Perché quando ci presentiamo con un problema non portiamo con noi anche la soluzione? Uno dei segni più evidenti della caduta della capacità di lavoro degli italiani è questa progressiva trasformazione di molte organizzazioni in luoghi di regressione intellettuale e psicologica (mentre fuori dai nostri confini avviene l’esatto contrario). Luoghi dove viene considerato normale che una persona, prima di muoversi, debba ricevere l’imbeccata dall’alto, l’autorizzazione a pensare, a immaginare, a risolvere in modo autonomo, ad agire.
Perché non parliamo inglese? Con buona pace dei puristi della lingua, l’inglese è la lingua del mondo e soprattutto è la lingua della comunità scientifica e del business. Chi vive di esportazione e di internazionalizzazione (si spera e si conta che siano sempre di più in Italia) deve comunicare in inglese. Pretendere che in azienda le riunioni si tengano in inglese non è una bizzarria, è una buona idea.
Perché alle persone che lavorano non diciamo se stanno andando bene o male? La competitività si incrementa attraverso il miglioramento continuo. Una persona può migliorare solo se riceve precise indicazioni circa il suo operato da coloro che conoscono gli standard da raggiungere per poter sostenere il confronto in modo adeguato e queste persone sono (o dovrebbero essere) i dirigenti. Chiunque operi in un contesto organizzato dovrebbe capire che questi standard non sono una mania dei capi o una assurda pretesa: essi semplicemente sono posti da chi nel mondo ha imparato a fare una cosa meglio di noi. A parità di altre condizioni i clienti andranno da lui e non da noi. E’ una buona cosa ?
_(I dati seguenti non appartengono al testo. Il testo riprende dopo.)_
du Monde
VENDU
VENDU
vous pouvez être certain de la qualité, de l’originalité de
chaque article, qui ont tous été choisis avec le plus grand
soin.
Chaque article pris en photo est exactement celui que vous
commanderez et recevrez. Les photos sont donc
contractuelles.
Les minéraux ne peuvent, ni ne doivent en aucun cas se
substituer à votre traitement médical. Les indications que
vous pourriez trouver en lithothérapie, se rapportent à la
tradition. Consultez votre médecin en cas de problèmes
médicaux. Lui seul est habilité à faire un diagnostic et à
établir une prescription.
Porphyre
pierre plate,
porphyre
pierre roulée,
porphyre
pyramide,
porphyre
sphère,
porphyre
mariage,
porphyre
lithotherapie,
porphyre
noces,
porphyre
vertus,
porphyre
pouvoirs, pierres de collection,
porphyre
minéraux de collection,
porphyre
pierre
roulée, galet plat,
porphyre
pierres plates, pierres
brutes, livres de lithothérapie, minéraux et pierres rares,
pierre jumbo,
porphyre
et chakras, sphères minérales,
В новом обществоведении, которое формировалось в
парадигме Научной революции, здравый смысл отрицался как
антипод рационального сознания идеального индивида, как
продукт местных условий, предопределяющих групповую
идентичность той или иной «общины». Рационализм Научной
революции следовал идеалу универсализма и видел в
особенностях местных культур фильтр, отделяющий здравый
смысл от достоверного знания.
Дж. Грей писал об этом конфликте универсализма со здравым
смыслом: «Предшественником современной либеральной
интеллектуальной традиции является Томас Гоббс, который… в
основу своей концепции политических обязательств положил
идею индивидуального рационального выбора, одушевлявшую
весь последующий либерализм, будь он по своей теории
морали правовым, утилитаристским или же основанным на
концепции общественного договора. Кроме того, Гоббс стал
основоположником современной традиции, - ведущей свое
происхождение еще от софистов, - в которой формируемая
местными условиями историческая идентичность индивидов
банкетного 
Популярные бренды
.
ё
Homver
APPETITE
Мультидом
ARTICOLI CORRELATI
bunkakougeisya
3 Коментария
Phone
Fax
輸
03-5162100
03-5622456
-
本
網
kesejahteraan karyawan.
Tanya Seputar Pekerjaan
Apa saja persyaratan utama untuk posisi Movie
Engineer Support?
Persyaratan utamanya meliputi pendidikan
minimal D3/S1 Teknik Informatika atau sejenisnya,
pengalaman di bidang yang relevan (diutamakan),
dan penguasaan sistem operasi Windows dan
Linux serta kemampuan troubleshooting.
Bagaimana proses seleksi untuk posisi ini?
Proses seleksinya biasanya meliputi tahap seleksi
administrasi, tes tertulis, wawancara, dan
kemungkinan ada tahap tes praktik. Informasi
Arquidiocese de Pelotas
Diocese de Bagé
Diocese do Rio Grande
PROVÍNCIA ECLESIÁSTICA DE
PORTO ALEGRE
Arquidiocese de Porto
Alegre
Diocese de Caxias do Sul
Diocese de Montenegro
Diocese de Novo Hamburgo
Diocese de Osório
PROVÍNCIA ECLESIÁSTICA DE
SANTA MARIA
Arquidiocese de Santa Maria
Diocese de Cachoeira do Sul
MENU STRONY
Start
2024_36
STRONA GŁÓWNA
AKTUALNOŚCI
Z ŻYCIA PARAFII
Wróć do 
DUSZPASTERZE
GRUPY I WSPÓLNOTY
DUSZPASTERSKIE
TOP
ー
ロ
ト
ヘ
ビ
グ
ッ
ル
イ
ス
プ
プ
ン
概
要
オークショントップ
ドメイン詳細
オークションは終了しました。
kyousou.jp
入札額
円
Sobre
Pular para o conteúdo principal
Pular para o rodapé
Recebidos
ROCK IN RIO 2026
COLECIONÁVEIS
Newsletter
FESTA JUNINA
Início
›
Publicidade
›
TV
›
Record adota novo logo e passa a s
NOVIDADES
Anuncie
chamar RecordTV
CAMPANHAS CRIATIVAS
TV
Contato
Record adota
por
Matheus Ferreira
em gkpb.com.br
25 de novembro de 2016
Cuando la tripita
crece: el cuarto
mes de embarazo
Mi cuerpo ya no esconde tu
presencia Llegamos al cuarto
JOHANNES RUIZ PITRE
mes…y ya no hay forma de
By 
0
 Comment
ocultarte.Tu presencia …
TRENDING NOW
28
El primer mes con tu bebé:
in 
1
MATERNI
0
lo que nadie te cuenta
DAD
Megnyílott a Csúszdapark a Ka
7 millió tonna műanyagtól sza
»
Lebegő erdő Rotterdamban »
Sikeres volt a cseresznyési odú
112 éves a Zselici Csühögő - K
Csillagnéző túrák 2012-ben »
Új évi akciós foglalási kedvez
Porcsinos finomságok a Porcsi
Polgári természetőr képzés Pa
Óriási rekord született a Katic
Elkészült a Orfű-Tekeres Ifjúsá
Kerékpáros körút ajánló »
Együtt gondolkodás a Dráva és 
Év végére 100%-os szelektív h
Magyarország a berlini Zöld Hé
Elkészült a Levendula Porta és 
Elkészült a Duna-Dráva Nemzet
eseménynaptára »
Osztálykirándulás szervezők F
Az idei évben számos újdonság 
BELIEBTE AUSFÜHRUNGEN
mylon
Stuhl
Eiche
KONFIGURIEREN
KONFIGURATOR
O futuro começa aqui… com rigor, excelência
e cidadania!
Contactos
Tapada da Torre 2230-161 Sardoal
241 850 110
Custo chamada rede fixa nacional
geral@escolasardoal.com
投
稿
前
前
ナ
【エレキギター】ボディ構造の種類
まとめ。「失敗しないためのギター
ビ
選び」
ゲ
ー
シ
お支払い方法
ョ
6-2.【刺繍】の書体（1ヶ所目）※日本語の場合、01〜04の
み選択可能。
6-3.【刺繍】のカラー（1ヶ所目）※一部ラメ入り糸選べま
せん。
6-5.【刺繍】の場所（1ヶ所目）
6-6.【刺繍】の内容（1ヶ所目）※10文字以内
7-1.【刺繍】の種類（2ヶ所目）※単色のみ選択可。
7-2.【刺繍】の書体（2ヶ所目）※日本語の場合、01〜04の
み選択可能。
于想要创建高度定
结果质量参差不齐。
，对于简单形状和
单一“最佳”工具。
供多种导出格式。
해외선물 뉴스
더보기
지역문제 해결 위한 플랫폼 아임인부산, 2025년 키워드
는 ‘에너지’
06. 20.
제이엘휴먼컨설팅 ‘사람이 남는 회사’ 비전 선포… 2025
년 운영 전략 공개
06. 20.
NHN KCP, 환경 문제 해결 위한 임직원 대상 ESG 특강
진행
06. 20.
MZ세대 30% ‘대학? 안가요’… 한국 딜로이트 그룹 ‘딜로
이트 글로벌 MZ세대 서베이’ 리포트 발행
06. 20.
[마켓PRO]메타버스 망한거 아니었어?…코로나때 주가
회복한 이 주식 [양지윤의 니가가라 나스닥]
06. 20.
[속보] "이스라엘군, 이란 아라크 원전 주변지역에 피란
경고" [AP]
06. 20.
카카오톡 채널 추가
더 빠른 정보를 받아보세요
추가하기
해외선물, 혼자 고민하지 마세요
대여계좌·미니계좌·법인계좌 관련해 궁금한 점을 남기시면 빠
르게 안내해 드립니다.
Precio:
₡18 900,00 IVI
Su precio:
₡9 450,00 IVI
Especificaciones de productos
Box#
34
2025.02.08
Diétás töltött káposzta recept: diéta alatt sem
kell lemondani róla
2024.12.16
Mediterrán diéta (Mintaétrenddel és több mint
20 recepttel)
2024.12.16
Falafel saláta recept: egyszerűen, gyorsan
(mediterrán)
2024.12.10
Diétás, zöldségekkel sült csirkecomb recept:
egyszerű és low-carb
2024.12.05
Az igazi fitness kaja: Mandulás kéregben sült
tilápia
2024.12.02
Perché non consolidiamo nulla e dobbiamo cominciare sempre da capo? E’ comprensibile che la gente che lavora abbia fretta. Ma questo non fermarsi mai un momento a riflettere e a sistemare bene ciò che si è costruito con fatica così da farne una solida base per il futuro è comportamento assai solido e incomprensibile. Le organizzazioni, che operando in questo modo non riescono a migliorare, sono così condannate a vivere una perenne emergenza e la cosa più triste è che se ne lamentano.
Perché permettiamo che nelle posizioni di comando finiscano persone incapaci? Vecchio insoluto problema italiano, questo della selezione della classe dirigente è la chiave di volta per dare una risposta alle dieci domande. Nella stragrande maggioranza dei casi (per fortuna non in tutti) in Italia ogni posizione di comando ospita una persona che quasi sicuramente è inadatta al compito. Il punto non è perché questo succeda: le diagnosi abbondano e sono più che circostanziate (anche se non sono servite, per ora, ad invertire la tendenza). Il punto è perché, come italiani, continuiamo a permettere questo scempio che è all’origine di tutti i nostri problemi, nella politica e nella società. Non sarebbe ora che ognuno di noi , in questo campo, cominci a fare quello che può fare nel suo pur piccolo ambito, come per esempio non tollerare oltre un comando che non sia all’altezza?